Jewelry pieces are conventionally employed to adorn the wearer's body that becomes the carrier of the piece, activating it. In Cigler's artistic practice, visual beauty is harmonized with minimalist design principles, but, instead of merely adorning the wearer, Cigler's jewelry pieces take on a unique role, they establish indeed relationships and interactions with the spaces surrounding the wearer's body.
A quote attributed to Cigler on the Central European Art Database (CEAD), an online archive documenting the visual arts and culture of Central Europe post-World War II, reads: "I make glass without artistic ambitions but as a means of viewing and watching. I create non-technical devices which magnify, shrink, reflect, and decompose the light and colors of the surrounding environment." This statement also applies to his jewelry creations.
The drawings on display, dating back to 1965, feature sections of faces accentuated by geometric elements.
As stated earlier on, Cigler often created pieces moving from the negative spaces surrounding the body and, among the other drawings, one shows a headpiece encircling the wearer's head, adorned with a geometric pendant positioned in front of the face. This pendant, somewhat obstructs the wearer's vision while simultaneously serving as a filtering screen for perceiving the world. Moreover, it cleverly acts as a rear-view mirror, ensuring that nothing interesting occurring behind the wearer goes unnoticed.
Reflecting on the unique properties of glass, Cigler once remarked during an exhibition in Tel Aviv, Israel: "Glass is the most imaginative material that man has ever created. The presence of glass in a human space conditions not only the space itself but also the user. Glass is for me a pretext for expressing a different spatial and emotional perception of the world. A perception made unique by the optical means offered by this material, as well as by the new possibilities for using it in space.”
The exhibition at Le Stanze del Vetro, features several necklaces that have a strong connection with Cigler's exploration of spaces: the selection includes kinetic metal jewelry pieces and cut and polished clear optical glass and metal designs. Most pieces on display hail from 1965-67, but there are a couple designed in collaboration with architect Michal Motyčka that were reinterpretations of pieces designed in the '60s and issued in 2017.

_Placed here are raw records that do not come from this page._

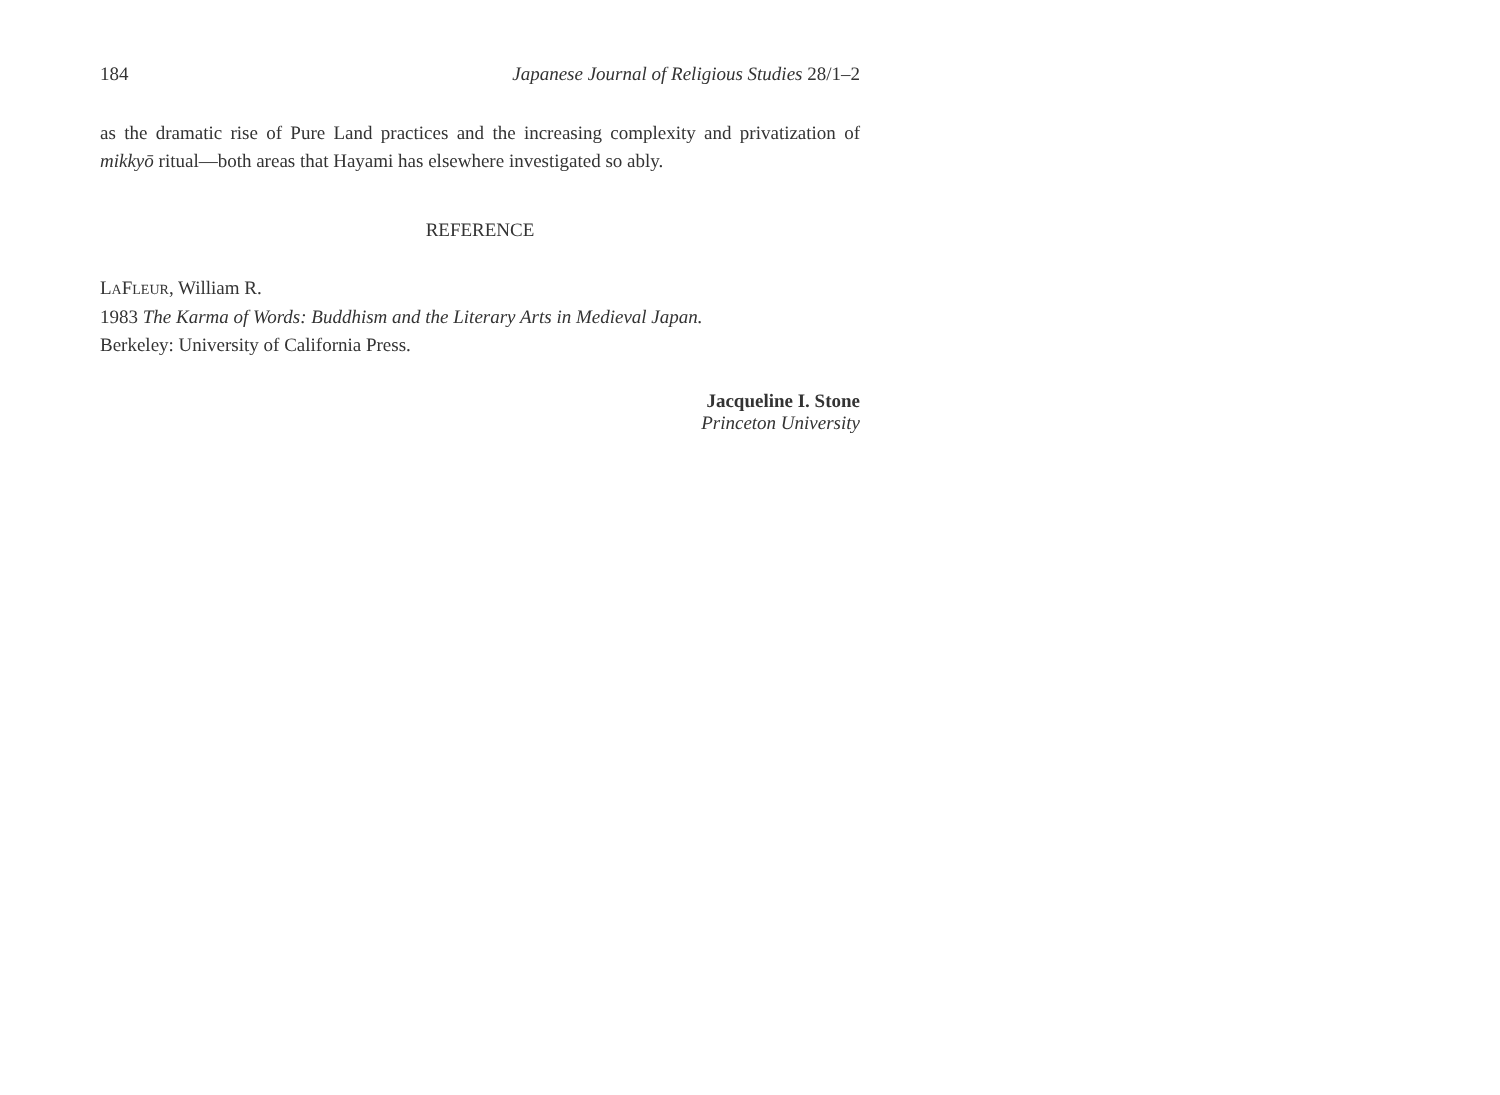184 Japanese Journal of Religious Studies 28/1–2
as the dramatic rise of Pure Land practices and the increasing complexity and privatization of mikkyō ritual—both areas that Hayami has elsewhere investigated so ably.
REFERENCE
LAFLEUR, William R.
1983 The Karma of Words: Buddhism and the Literary Arts in Medieval Japan.
Berkeley: University of California Press.
Jacqueline I. Stone
Princeton University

What unifies these pieces is their commitment to essential forms, characterized by circles, spheres, cylinders, and square elements. Their aesthetic is reminiscent of the high-tech allure of spacecraft and futuristic vehicles and evokes memories of fashion photoshoots from the early Space Age featuring models clad in designs by Pierre Cardin or André Courrèges.
Cigler once remarked that for him glass was a sort of "magic material", "tangible" yet also "intangible", physical, but also spiritual, as it has mass and yet it defies it; pure like water and transparent like air, for Cigler glass was "a box, an envelope, a tool, a mediator and a memory". This profound perspective finds vivid expression in his jewelry pieces, suspended between the ethereal and the solid, the real and the abstract, inviting viewers to contemplate the interplay of geometric elements, light, and the infinite opportunities of glass.